His close friend and fellow teacher, Frank Corwin (“Uncle Frank” to the students and faculty), tempered this image by noting that “between J.B. and Fr. Tom Reed, our principal at the time, those two knew every family in every parish in San Francisco. J.B. knew everything about each boy at SI, not just the boys in his class. He would know if they had any family problems, such as an alcoholic parent or monetary issues. Because we had no real counselors in those days, J.B. would often go to a student’s home to help a boy with family problems. He put in many 16-hour days doing this.”

He married Edna Ford in 1940 and they had four children, including Chuck Murphy ’61, who has taught math at SI since 1965. Three Murphys made the cover of Company magazine (a national magazine for American Jesuits and friends) when it pictured J.B., Chuck, and J.B.’s grandson Matthew Murphy ’89 when he enrolled at SI. The first coed class also included Matt’s sister, Marielle Murphy ’93, who enrolled the year her grandfather retired.

During the war years, J.B. became a favorite of many of the students. “They hung onto us and their parents in those days,” he noted. “All of the students had tremendous respect for the Jesuits and were continually afraid that they were going to lose the lay teachers they dearly loved to the draft.”

During the war, battleships sailed in and out of San Francisco Bay daily. “You lost your students’ attention as soon as a war ship sailed by the Golden Gate. All the boys would look out the window at the ship coming in, and you could see the anguish and pathos in their faces. You lost their attention immediately. It was a poor teacher who tried to bring them back to attention; after the ship sailed past, you could recapture their attention.”

J.B. gained coaching experience with the Young Men’s Institute swimming team (the precursor to the CYO), and he became SI’s third athletic director in 1953. He found himself in contentious meetings with the AAA’s other athletic directors, most of whom were from public schools. “When they pushed him, he would push right back again,” recalled Frank Corwin. “He wasn’t afraid to speak up.”

But as an athletic director, he is perhaps most known for never missing a game. And for most of those games, he would wear his trademark yellow tie. He began wearing it in the early 1950s when René Herrerias ’44 coached basketball for SI before leaving to coach at UC Berkeley. “We were guests at the tournament of champions at Cal,” said J.B. “Against all odds, our team won every game during the morning and afternoon. At dinner, René ribbed me about my flashy yellow tie that I was wearing. That night we won the championship. After ribbing me all day about the yellow tie, he said, ‘Any game I coach for the rest of my life and your life, I want you to wear that yellow tie.”

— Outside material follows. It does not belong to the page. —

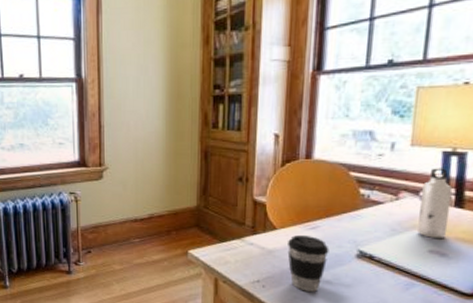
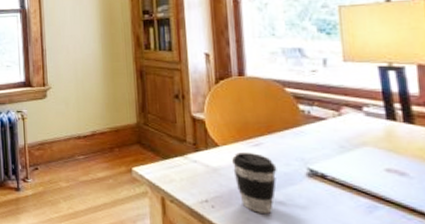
water bottle: present [417,168,453,239] -> none [364,83,402,157]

Pay at SI was low, so J.B. took on several other jobs to support his family. At Hamm’s Brewery, he worked on the bottling line during his summers. “I was on the job for three hours when my supervisor asked me why all the other workers were calling me ‘Mister.’ I told him these boys, students and athletes at SI, knew me as their athletic director.” With that, the foreman promoted J.B. to line boss. Even though he made more working for Hamm’s for three months than working for SI for nine, he stayed at SI because, as his son Chuck noted, “there’s a real mesh between his philosophy of education and Jesuit philosophy. I’ve heard Jesuits speak of Ignatian values, and it’s obvious to me that they were speaking about the way my father taught.”

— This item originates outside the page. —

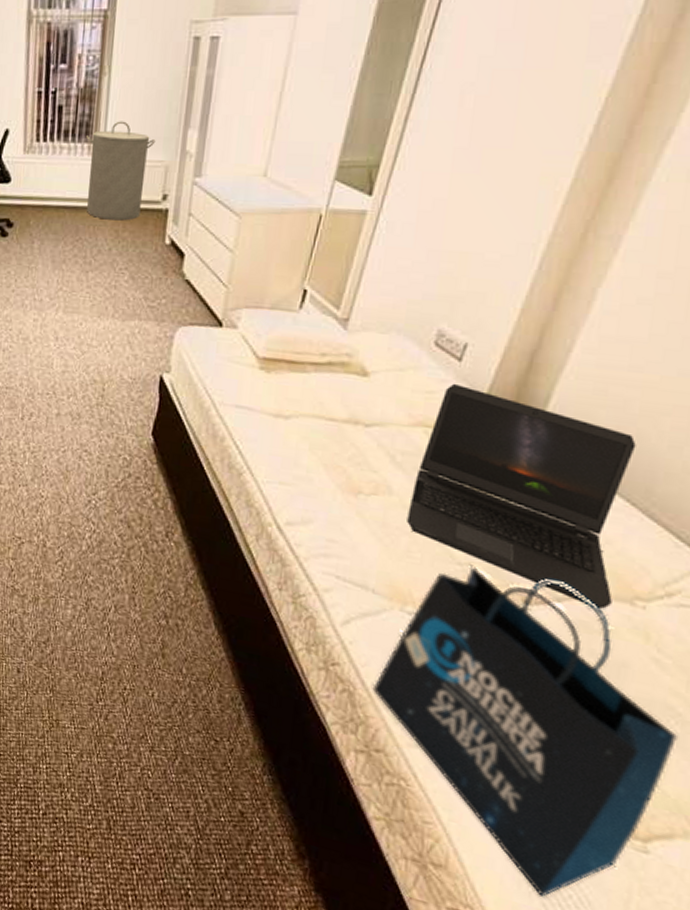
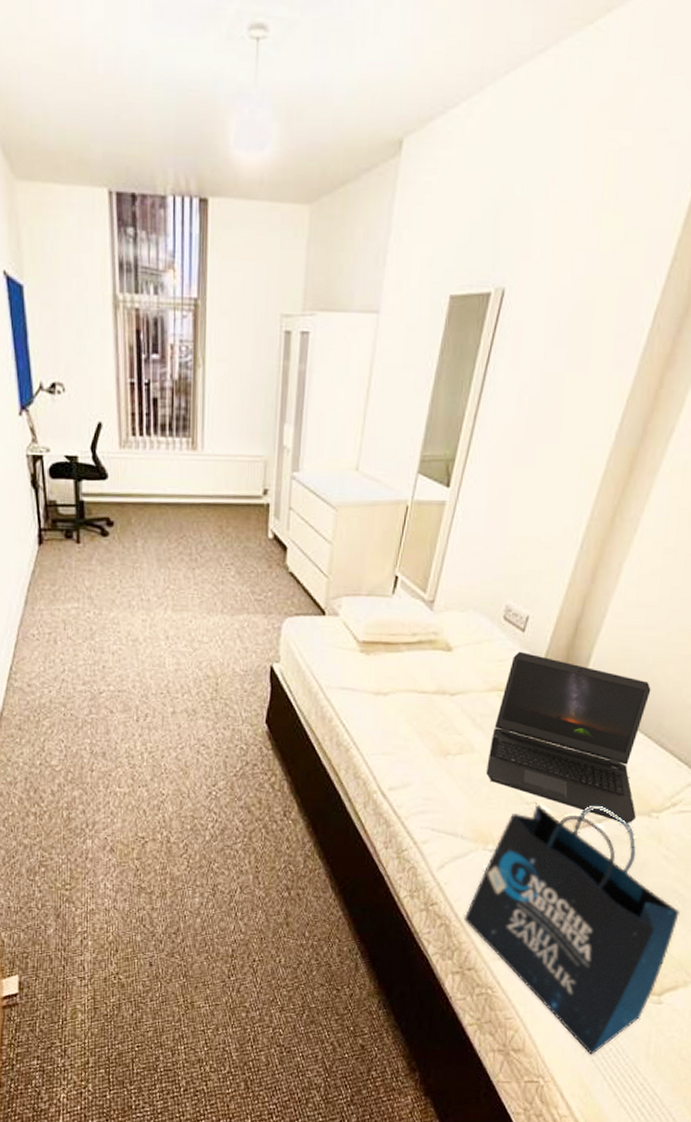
laundry hamper: present [86,121,156,221] -> none [184,415,254,517]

In his last decade at SI, J.B. taught one class of freshmen for two periods, helping them adjust to life in high school. In 1973, football coach Gil Haskell ’61 created the J.B. Murphy Award, which, each year, the team gives to the SI football player who best exemplifies the Ignatian spirit through inspirational leadership on and off the field. Upon his retirement in 1989, the school honored him by naming the football field “J.B. Murphy Field.”